Но заметка Зданевича лежала в его архиве как-то уж очень специально, чтобы нашли и окончательно все уяснили. Есть в ней избыточная достоверность мистификации. Думаю, что Ильязд был тем единственным человеком (исключая, возможно, родителей), кто был посвящен в тайну исчезновения Поплавского и даже, вероятно, ссудил его (при участии какого-нибудь мецената) скромной суммой, позволившей Борису, вместо издания романов, единым движением разорвать опостылевший круг.
Другой версии у меня нет.
Корни Юрия Мамлеева — в Серебряном веке: в тусклом свечении этого серебра, просочившемся сквозь тьму Кали-Юги, он выучился сочетать арт-метафизику с помойкой, пивной и бараком. Роман «Шатуны», где свально слипаются некроидеология «подпольной элиты» и народное мракопомешательство, прочитывается как бурлескная вариация на тему Андрея Белого, надышавшего встречу образованных колыханий с сектантскими плясками почвы.
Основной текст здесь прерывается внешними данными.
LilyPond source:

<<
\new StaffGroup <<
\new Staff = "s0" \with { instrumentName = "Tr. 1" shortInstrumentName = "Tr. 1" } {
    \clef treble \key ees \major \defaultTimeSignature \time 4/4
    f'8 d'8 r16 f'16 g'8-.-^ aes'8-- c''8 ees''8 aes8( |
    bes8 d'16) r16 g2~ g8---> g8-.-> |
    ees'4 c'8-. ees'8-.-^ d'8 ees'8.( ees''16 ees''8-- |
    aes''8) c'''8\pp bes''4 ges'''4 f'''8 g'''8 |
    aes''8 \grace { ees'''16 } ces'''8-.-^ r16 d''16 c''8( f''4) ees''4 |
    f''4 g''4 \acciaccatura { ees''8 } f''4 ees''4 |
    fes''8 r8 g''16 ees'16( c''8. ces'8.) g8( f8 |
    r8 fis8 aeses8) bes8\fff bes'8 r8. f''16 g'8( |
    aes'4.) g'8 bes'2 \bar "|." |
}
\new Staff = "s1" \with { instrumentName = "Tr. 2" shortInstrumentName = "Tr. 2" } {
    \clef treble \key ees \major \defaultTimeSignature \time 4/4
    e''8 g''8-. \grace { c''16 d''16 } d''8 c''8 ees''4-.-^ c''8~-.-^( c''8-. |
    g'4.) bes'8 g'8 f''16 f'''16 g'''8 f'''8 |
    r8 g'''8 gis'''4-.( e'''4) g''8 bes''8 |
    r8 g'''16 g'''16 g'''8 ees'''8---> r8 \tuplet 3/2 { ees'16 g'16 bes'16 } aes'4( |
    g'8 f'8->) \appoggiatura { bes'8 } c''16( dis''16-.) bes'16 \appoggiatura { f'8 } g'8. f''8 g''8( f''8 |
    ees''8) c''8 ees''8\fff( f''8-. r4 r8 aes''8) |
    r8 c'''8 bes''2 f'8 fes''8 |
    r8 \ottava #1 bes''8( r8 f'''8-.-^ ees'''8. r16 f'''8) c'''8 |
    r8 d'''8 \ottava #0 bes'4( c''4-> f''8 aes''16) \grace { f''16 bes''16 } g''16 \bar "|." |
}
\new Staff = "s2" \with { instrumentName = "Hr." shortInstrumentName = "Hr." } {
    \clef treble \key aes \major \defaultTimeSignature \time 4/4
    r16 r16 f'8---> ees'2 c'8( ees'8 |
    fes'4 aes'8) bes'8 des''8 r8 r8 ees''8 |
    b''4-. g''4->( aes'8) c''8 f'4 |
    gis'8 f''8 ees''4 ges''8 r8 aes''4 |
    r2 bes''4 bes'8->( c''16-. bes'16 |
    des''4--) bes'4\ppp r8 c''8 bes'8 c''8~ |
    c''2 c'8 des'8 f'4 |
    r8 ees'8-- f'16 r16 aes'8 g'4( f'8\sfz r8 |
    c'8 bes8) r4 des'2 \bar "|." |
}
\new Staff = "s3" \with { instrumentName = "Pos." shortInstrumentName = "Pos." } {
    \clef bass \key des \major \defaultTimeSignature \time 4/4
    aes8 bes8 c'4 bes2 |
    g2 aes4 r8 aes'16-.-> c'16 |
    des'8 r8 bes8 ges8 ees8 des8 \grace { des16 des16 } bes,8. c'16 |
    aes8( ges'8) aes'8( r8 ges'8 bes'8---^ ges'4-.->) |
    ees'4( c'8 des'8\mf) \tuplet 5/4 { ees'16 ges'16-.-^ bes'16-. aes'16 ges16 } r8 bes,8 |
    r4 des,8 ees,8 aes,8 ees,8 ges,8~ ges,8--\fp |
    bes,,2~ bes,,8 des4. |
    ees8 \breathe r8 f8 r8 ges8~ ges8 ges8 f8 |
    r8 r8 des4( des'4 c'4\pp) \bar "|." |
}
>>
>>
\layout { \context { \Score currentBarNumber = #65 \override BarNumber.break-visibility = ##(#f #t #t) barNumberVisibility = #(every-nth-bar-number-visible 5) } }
Даже страдания мамлеевских литературных зверей, гиньольный садизм его умственных персонажей в отношении птичек, котят и кутят — из начала столетия, с пародийной оглядкой на тогдашние сплетни и толки, перетекшие в тексты: «…знаменитый процесс „кошкодавов“ вызывает на размышления общего свойства, а вся литература не вызывает», — писал А. Блок в статье «Вопросы, вопросы и вопросы». «В петербургских газетах разоблачали писателей-хулиганов: где-то стали пропадать кошки; что же оказалось? Компания литераторов (назывались небезызвестные имена модернистов…), собираясь пьянствовать у какого-то фрукта, истязала-де кошек… говорили потом: инцидент — газетная утка; но повод к „уткам“ подавала вся атмосфера…» — писал А. Белый в заключительном томе мемуарной трилогии.
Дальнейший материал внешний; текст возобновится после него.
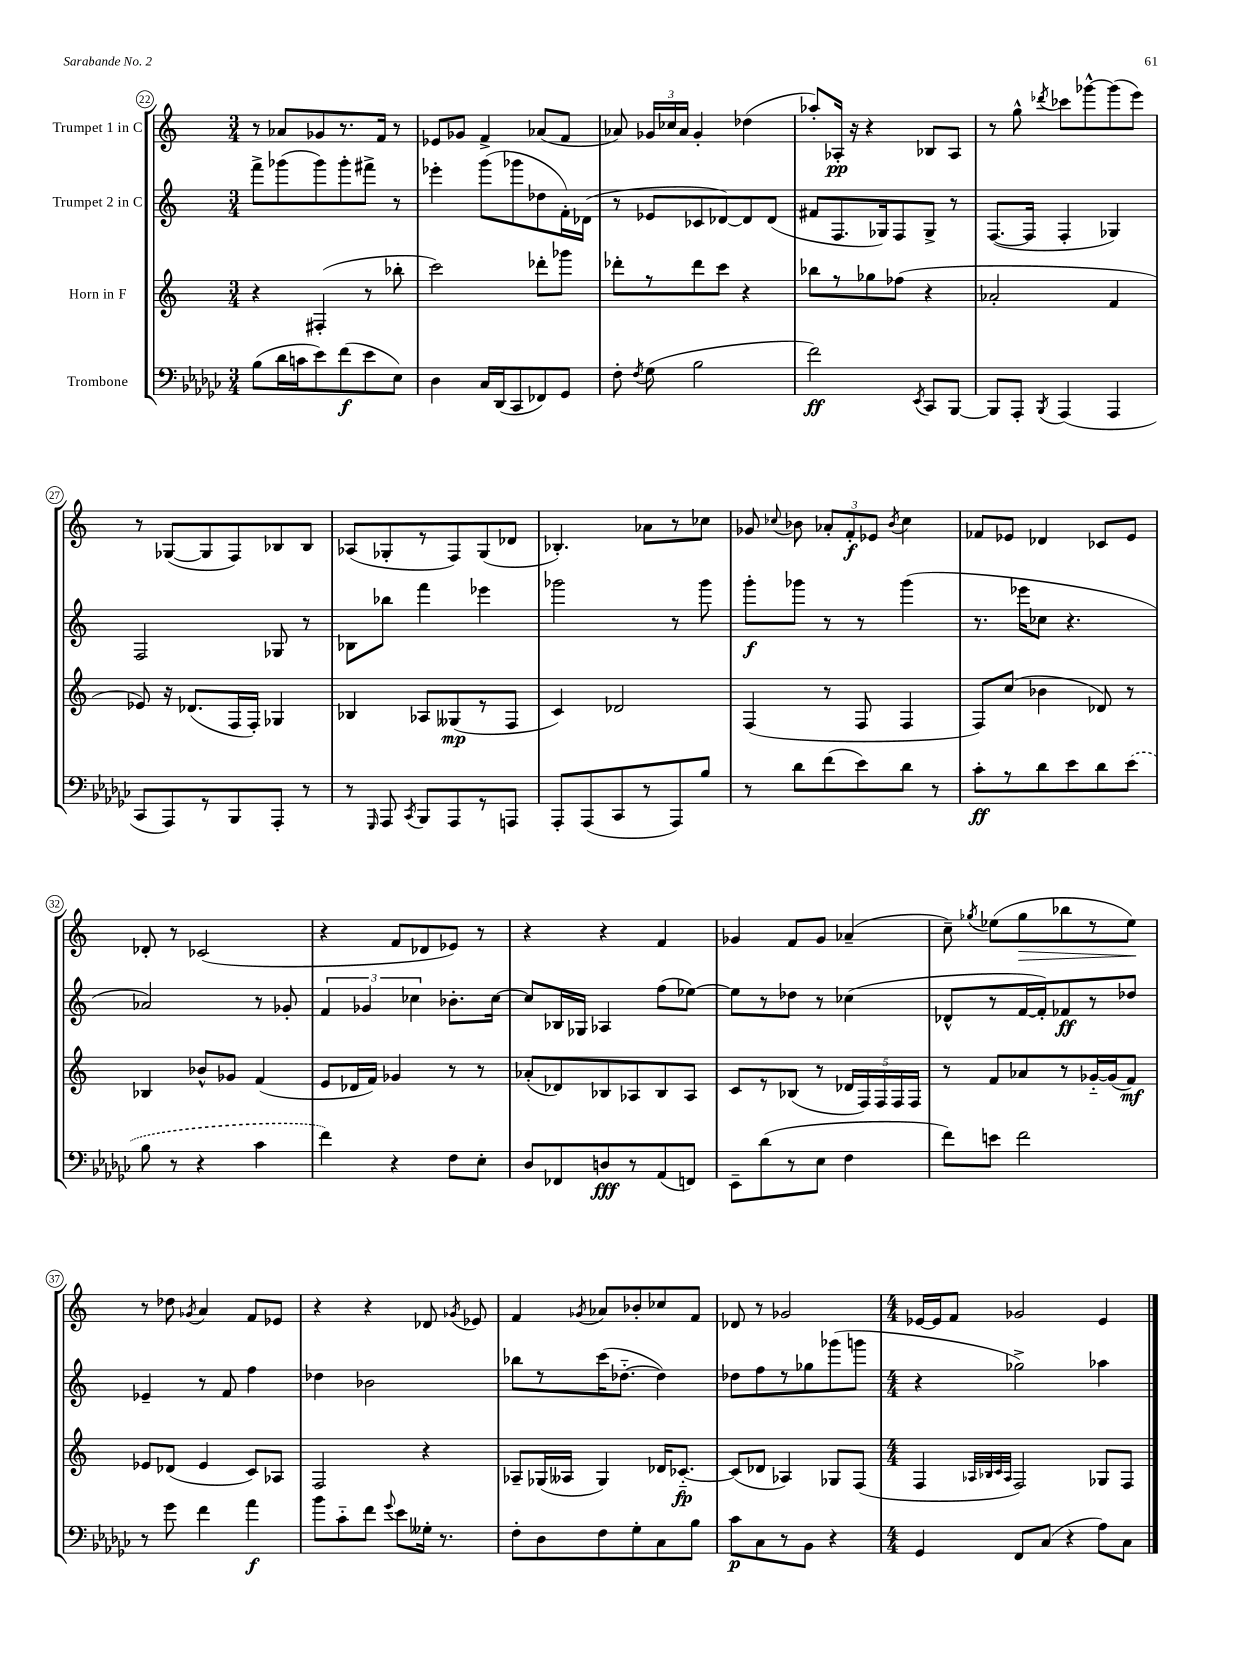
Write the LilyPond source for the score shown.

Теперь приведу мнение самого Мамлеева, выраженное в «Опыте восстановления»: «В Москве еще сохранилось несколько глубоко интеллигентных стариков и старушек, которые знали Блока, Белого, Сологуба, встречались со Шмаковым, Успенским и т. д. Мы не раз задавали им вопрос: „на кого мы похожи?“ (конечно, в смысле „духа поколения“). Единственная ассоциация, которая приходила на ум, — это начало двадцатого века. „Здесь, в самих ваших спорах, в поведении, — твердили они, — есть что-то общее“. Мое мнение: да, действительно, общее есть, но только до определенной степени. По ту сторону этой степени — широко поле, гуляют невиданные ветры, и поют соловьи не из блоковского „Соловьиного сада“. Даже очень странные соловьи: наполовину соловьи, наполовину зловещие птицы». В том же эссе говорится о необычайной ситуации, в которой оказалась духовная элита России 50—70-х годов: никогда в истории, подчеркивает автор, душа человеческая не была так предоставлена самой себе, отрезана от традиции, религии и поставлена не перед Богом (она оторвана от него), а перед Неизвестным. Это ситуация абсолютной свободы, тождественной абсолютной же несвободе. И это не только отрицательная, но и творческая ситуация, содержащая в себе вызов, последнее испытание: они и способствовали последующему восстановлению душ тех людей, которые, как пишет Мамлеев, так сильно отличаются от всего, что «когда-либо появлялось среди человеческого рода».